• [INFORMATION GIVEN]:
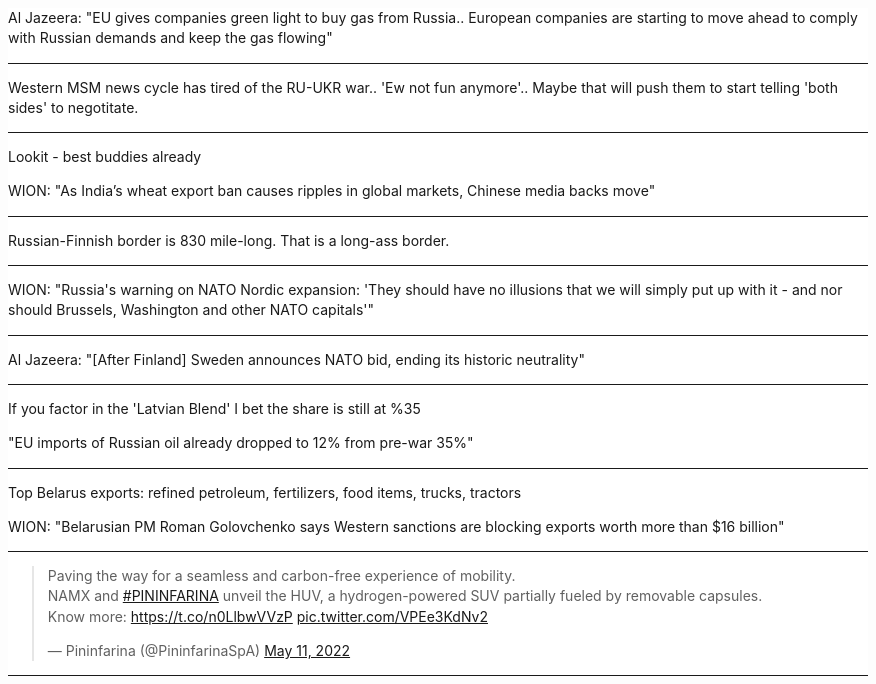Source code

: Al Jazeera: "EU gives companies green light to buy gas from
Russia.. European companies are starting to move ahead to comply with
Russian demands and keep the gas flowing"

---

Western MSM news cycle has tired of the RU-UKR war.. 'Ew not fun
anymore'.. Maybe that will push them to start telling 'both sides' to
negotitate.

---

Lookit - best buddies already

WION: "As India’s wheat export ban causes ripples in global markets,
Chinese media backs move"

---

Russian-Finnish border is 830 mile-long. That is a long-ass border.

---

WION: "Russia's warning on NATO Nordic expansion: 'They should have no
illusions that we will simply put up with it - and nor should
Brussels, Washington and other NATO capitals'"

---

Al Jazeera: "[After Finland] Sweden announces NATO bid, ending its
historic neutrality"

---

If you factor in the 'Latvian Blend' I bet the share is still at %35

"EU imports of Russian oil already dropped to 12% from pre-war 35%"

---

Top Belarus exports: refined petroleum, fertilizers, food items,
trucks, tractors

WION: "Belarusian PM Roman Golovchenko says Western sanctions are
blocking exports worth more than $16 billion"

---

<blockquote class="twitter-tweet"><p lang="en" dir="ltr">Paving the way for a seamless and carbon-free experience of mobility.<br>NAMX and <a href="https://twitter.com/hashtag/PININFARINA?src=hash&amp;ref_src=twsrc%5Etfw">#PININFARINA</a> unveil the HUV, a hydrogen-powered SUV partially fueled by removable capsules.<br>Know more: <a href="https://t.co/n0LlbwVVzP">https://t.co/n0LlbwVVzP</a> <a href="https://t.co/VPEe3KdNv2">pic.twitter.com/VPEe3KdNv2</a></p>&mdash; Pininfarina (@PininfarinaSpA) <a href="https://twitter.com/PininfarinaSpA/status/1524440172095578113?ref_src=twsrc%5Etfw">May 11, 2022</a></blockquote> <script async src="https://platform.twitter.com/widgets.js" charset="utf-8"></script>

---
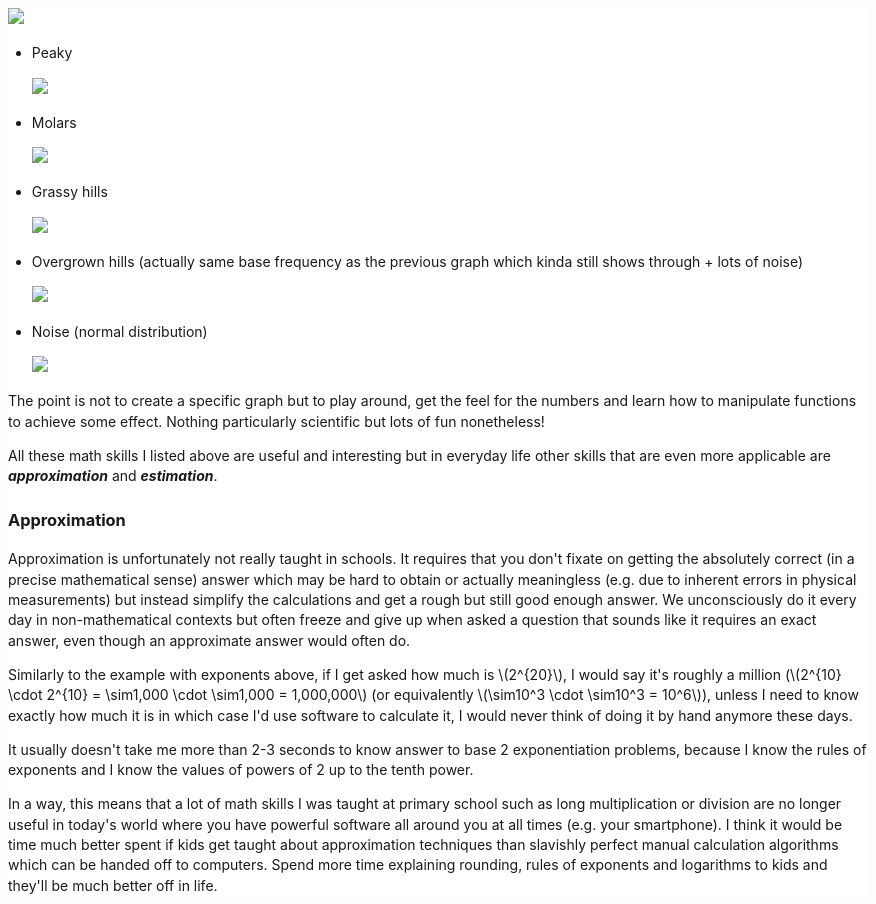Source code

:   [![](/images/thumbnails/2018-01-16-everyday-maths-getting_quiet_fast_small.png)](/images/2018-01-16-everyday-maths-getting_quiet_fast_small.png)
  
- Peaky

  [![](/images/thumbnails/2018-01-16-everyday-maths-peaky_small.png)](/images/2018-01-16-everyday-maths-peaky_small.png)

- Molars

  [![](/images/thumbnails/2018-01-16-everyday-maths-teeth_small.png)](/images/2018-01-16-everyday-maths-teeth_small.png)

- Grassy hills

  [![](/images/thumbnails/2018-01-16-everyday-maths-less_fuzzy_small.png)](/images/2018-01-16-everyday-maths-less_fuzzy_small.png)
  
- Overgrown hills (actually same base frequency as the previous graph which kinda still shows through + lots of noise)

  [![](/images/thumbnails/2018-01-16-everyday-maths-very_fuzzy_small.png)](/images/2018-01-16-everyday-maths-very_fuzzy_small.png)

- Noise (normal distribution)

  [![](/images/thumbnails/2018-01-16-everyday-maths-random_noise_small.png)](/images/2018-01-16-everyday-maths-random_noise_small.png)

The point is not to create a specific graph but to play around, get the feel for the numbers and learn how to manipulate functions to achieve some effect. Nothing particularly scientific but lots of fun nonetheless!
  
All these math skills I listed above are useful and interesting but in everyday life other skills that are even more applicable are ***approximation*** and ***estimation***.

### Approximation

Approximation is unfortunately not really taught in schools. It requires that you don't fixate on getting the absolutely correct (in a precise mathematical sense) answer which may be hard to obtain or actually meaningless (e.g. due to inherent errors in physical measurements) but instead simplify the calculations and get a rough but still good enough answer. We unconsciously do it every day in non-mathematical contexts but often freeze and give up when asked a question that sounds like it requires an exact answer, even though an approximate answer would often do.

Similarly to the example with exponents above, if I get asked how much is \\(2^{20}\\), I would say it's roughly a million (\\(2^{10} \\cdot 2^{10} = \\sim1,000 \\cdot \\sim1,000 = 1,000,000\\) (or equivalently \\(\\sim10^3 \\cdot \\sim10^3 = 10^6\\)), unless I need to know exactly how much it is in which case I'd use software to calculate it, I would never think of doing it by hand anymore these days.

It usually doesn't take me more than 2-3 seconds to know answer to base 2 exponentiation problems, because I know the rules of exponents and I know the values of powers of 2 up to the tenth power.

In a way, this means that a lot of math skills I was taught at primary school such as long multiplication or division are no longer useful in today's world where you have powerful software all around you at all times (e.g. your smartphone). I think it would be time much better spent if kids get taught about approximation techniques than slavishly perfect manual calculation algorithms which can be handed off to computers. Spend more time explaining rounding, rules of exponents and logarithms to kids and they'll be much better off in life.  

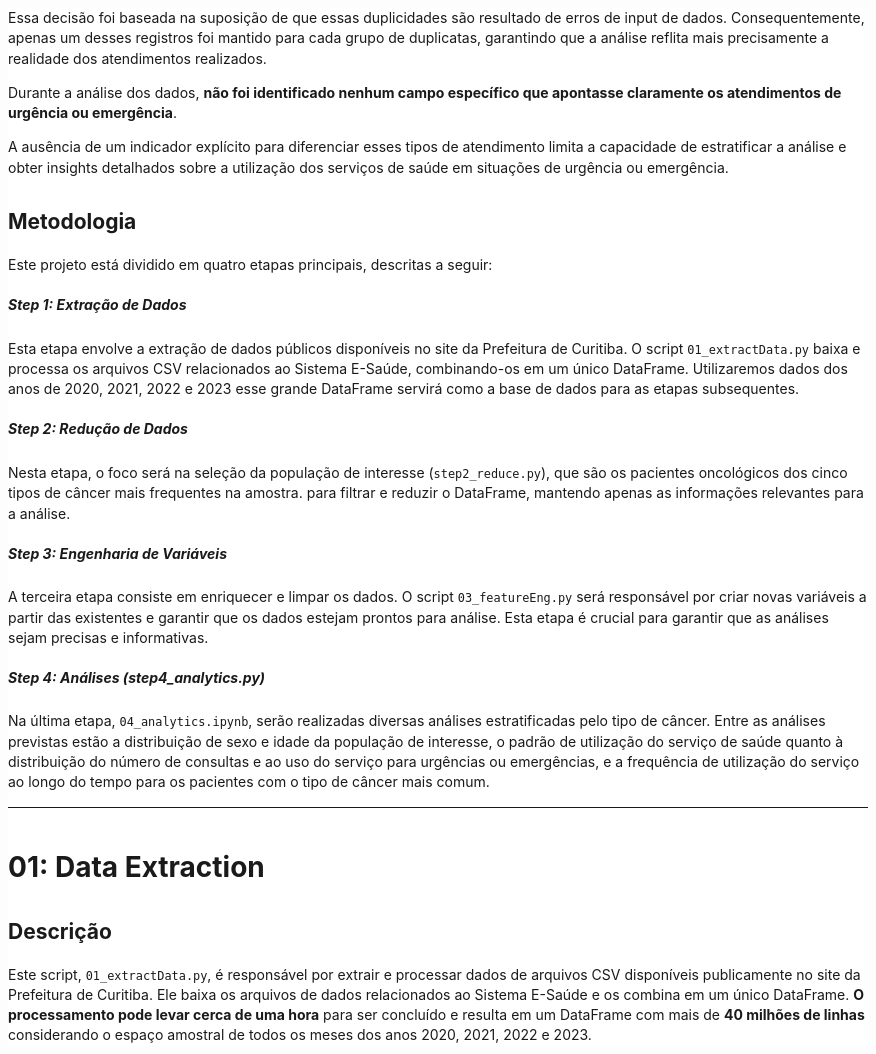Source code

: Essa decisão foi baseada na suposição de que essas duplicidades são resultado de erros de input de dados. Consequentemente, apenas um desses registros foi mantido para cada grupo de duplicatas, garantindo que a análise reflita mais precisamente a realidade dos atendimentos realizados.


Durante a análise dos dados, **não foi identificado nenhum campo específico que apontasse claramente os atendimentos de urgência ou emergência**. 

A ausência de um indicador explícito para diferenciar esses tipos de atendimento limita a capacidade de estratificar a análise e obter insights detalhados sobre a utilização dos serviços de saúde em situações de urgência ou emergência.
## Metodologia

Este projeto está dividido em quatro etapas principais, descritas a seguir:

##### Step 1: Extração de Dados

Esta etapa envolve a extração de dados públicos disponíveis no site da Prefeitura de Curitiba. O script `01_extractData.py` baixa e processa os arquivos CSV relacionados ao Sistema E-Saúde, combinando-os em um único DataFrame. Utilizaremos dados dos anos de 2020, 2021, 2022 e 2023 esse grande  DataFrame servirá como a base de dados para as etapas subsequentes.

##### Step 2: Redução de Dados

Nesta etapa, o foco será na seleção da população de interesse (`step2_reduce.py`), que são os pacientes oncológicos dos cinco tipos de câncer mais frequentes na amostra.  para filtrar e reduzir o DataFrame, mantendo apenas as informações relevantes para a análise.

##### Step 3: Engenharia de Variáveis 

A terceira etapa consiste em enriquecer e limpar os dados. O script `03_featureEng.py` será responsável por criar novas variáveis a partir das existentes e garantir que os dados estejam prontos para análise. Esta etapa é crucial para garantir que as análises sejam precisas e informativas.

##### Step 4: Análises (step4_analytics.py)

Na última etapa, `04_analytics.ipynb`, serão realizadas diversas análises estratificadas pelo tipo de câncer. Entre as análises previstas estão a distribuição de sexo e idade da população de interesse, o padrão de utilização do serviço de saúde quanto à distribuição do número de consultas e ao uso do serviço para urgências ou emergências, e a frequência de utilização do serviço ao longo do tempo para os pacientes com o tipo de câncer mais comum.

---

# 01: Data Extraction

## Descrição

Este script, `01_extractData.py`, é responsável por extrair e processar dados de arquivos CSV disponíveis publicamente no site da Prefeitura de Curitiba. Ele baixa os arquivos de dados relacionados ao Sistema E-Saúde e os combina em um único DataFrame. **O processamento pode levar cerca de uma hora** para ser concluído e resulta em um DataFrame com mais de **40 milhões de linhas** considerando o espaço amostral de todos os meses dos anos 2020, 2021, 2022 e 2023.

• [WORK ITEM]: Repeat each line above exactly as it reads, omitting any pictures.

• [WRITTEN RESPONSE]:
Source code

: Al Jazeera: "EU gives companies green light to buy gas from
Russia.. European companies are starting to move ahead to comply with
Russian demands and keep the gas flowing"

---

Western MSM news cycle has tired of the RU-UKR war.. 'Ew not fun
anymore'.. Maybe that will push them to start telling 'both sides' to
negotitate.

---

Lookit - best buddies already

WION: "As India’s wheat export ban causes ripples in global markets,
Chinese media backs move"

---

Russian-Finnish border is 830 mile-long. That is a long-ass border.

---

WION: "Russia's warning on NATO Nordic expansion: 'They should have no
illusions that we will simply put up with it - and nor should
Brussels, Washington and other NATO capitals'"

---

Al Jazeera: "[After Finland] Sweden announces NATO bid, ending its
historic neutrality"

---

If you factor in the 'Latvian Blend' I bet the share is still at %35

"EU imports of Russian oil already dropped to 12% from pre-war 35%"

---

Top Belarus exports: refined petroleum, fertilizers, food items,
trucks, tractors

WION: "Belarusian PM Roman Golovchenko says Western sanctions are
blocking exports worth more than $16 billion"

---

<blockquote class="twitter-tweet"><p lang="en" dir="ltr">Paving the way for a seamless and carbon-free experience of mobility.<br>NAMX and <a href="https://twitter.com/hashtag/PININFARINA?src=hash&amp;ref_src=twsrc%5Etfw">#PININFARINA</a> unveil the HUV, a hydrogen-powered SUV partially fueled by removable capsules.<br>Know more: <a href="https://t.co/n0LlbwVVzP">https://t.co/n0LlbwVVzP</a> <a href="https://t.co/VPEe3KdNv2">pic.twitter.com/VPEe3KdNv2</a></p>&mdash; Pininfarina (@PininfarinaSpA) <a href="https://twitter.com/PininfarinaSpA/status/1524440172095578113?ref_src=twsrc%5Etfw">May 11, 2022</a></blockquote> <script async src="https://platform.twitter.com/widgets.js" charset="utf-8"></script>

---
Source code

:   [![](/images/thumbnails/2018-01-16-everyday-maths-getting_quiet_fast_small.png)](/images/2018-01-16-everyday-maths-getting_quiet_fast_small.png)
  
- Peaky

  [![](/images/thumbnails/2018-01-16-everyday-maths-peaky_small.png)](/images/2018-01-16-everyday-maths-peaky_small.png)

- Molars

  [![](/images/thumbnails/2018-01-16-everyday-maths-teeth_small.png)](/images/2018-01-16-everyday-maths-teeth_small.png)

- Grassy hills

  [![](/images/thumbnails/2018-01-16-everyday-maths-less_fuzzy_small.png)](/images/2018-01-16-everyday-maths-less_fuzzy_small.png)
  
- Overgrown hills (actually same base frequency as the previous graph which kinda still shows through + lots of noise)

  [![](/images/thumbnails/2018-01-16-everyday-maths-very_fuzzy_small.png)](/images/2018-01-16-everyday-maths-very_fuzzy_small.png)

- Noise (normal distribution)

  [![](/images/thumbnails/2018-01-16-everyday-maths-random_noise_small.png)](/images/2018-01-16-everyday-maths-random_noise_small.png)

The point is not to create a specific graph but to play around, get the feel for the numbers and learn how to manipulate functions to achieve some effect. Nothing particularly scientific but lots of fun nonetheless!
  
All these math skills I listed above are useful and interesting but in everyday life other skills that are even more applicable are ***approximation*** and ***estimation***.

### Approximation

Approximation is unfortunately not really taught in schools. It requires that you don't fixate on getting the absolutely correct (in a precise mathematical sense) answer which may be hard to obtain or actually meaningless (e.g. due to inherent errors in physical measurements) but instead simplify the calculations and get a rough but still good enough answer. We unconsciously do it every day in non-mathematical contexts but often freeze and give up when asked a question that sounds like it requires an exact answer, even though an approximate answer would often do.

Similarly to the example with exponents above, if I get asked how much is \\(2^{20}\\), I would say it's roughly a million (\\(2^{10} \\cdot 2^{10} = \\sim1,000 \\cdot \\sim1,000 = 1,000,000\\) (or equivalently \\(\\sim10^3 \\cdot \\sim10^3 = 10^6\\)), unless I need to know exactly how much it is in which case I'd use software to calculate it, I would never think of doing it by hand anymore these days.

It usually doesn't take me more than 2-3 seconds to know answer to base 2 exponentiation problems, because I know the rules of exponents and I know the values of powers of 2 up to the tenth power.

In a way, this means that a lot of math skills I was taught at primary school such as long multiplication or division are no longer useful in today's world where you have powerful software all around you at all times (e.g. your smartphone). I think it would be time much better spent if kids get taught about approximation techniques than slavishly perfect manual calculation algorithms which can be handed off to computers. Spend more time explaining rounding, rules of exponents and logarithms to kids and they'll be much better off in life.  

Source code

: Essa decisão foi baseada na suposição de que essas duplicidades são resultado de erros de input de dados. Consequentemente, apenas um desses registros foi mantido para cada grupo de duplicatas, garantindo que a análise reflita mais precisamente a realidade dos atendimentos realizados.


Durante a análise dos dados, **não foi identificado nenhum campo específico que apontasse claramente os atendimentos de urgência ou emergência**. 

A ausência de um indicador explícito para diferenciar esses tipos de atendimento limita a capacidade de estratificar a análise e obter insights detalhados sobre a utilização dos serviços de saúde em situações de urgência ou emergência.
## Metodologia

Este projeto está dividido em quatro etapas principais, descritas a seguir:

##### Step 1: Extração de Dados

Esta etapa envolve a extração de dados públicos disponíveis no site da Prefeitura de Curitiba. O script `01_extractData.py` baixa e processa os arquivos CSV relacionados ao Sistema E-Saúde, combinando-os em um único DataFrame. Utilizaremos dados dos anos de 2020, 2021, 2022 e 2023 esse grande  DataFrame servirá como a base de dados para as etapas subsequentes.

##### Step 2: Redução de Dados

Nesta etapa, o foco será na seleção da população de interesse (`step2_reduce.py`), que são os pacientes oncológicos dos cinco tipos de câncer mais frequentes na amostra.  para filtrar e reduzir o DataFrame, mantendo apenas as informações relevantes para a análise.

##### Step 3: Engenharia de Variáveis 

A terceira etapa consiste em enriquecer e limpar os dados. O script `03_featureEng.py` será responsável por criar novas variáveis a partir das existentes e garantir que os dados estejam prontos para análise. Esta etapa é crucial para garantir que as análises sejam precisas e informativas.

##### Step 4: Análises (step4_analytics.py)

Na última etapa, `04_analytics.ipynb`, serão realizadas diversas análises estratificadas pelo tipo de câncer. Entre as análises previstas estão a distribuição de sexo e idade da população de interesse, o padrão de utilização do serviço de saúde quanto à distribuição do número de consultas e ao uso do serviço para urgências ou emergências, e a frequência de utilização do serviço ao longo do tempo para os pacientes com o tipo de câncer mais comum.

---

# 01: Data Extraction

## Descrição

Este script, `01_extractData.py`, é responsável por extrair e processar dados de arquivos CSV disponíveis publicamente no site da Prefeitura de Curitiba. Ele baixa os arquivos de dados relacionados ao Sistema E-Saúde e os combina em um único DataFrame. **O processamento pode levar cerca de uma hora** para ser concluído e resulta em um DataFrame com mais de **40 milhões de linhas** considerando o espaço amostral de todos os meses dos anos 2020, 2021, 2022 e 2023.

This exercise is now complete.